**O PEDIDO:**
Responda às perguntas abaixo com base no trecho sobre a pregação.
(a) Quais três atributos da Escritura um homem não pode negar para estar qualificado a pregar?
(b) De que obsessão sofre a pregação contemporânea?
(c) Segundo o dr. Moller, o que Deus decidiu?

**TRECHO DO DOCUMENTO:**
──────────

Muitos pregadores não creem na autoridade da Bíblia
como Palavra de Deus. É impressionante constatar a quantidade de pastores que
deveriam nutrir a fé da igreja a partir da pregação da Palavra, mas não o fazem
porque não confiam que de fato a Bíblia é a Palavra de Deus. Se um homem nega a
inspiração, autoridade e suficiência da Escritura, ele não está qualificado
para pregar.
2) A pregação contemporânea sofre de obsessão por
tecnologia.
Vivemos em uma sociedade de forte apelo audiovisual.
O emprego de novas tecnologias não deve ser descartado, mas avaliado
criteriosamente. O risco não é usar esses recursos, mas se tornar escravo
deles. Um pastor não pode gastar mais tempos preparando slides para apresentar
o seu sermão do que estudando o texto bíblico e orando diante de Deus, por si e
pelos seus ouvintes. Como bem observou o dr. Moller, Deus decidiu ser ouvido e não
visto.

──────────

**DADOS FORNECIDOS:**
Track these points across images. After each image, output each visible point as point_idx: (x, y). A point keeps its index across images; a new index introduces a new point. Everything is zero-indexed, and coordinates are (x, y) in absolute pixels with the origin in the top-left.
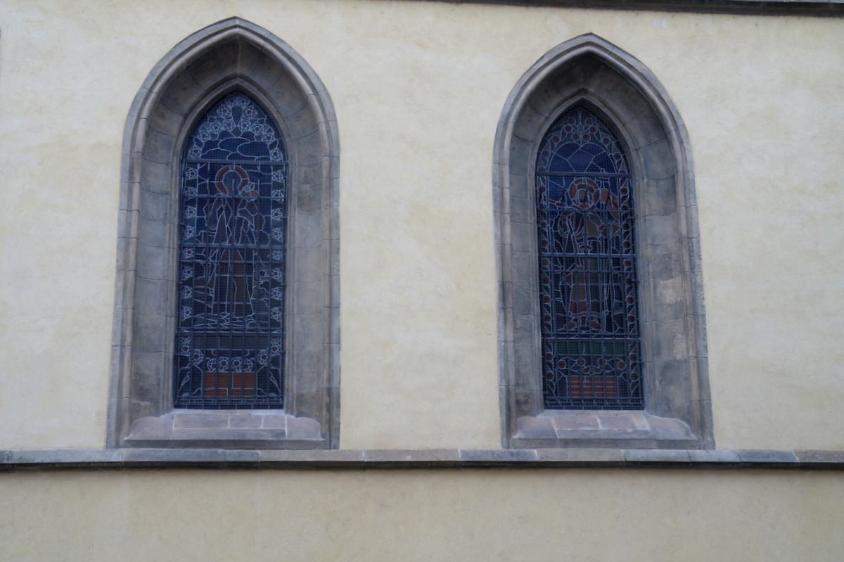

──────────

**RESPOSTA DO EXERCÍCIO:**
(a) A inspiração, a autoridade e a suficiência da Escritura.
(b) Obsessão por tecnologia.
(c) Ser ouvido e não visto.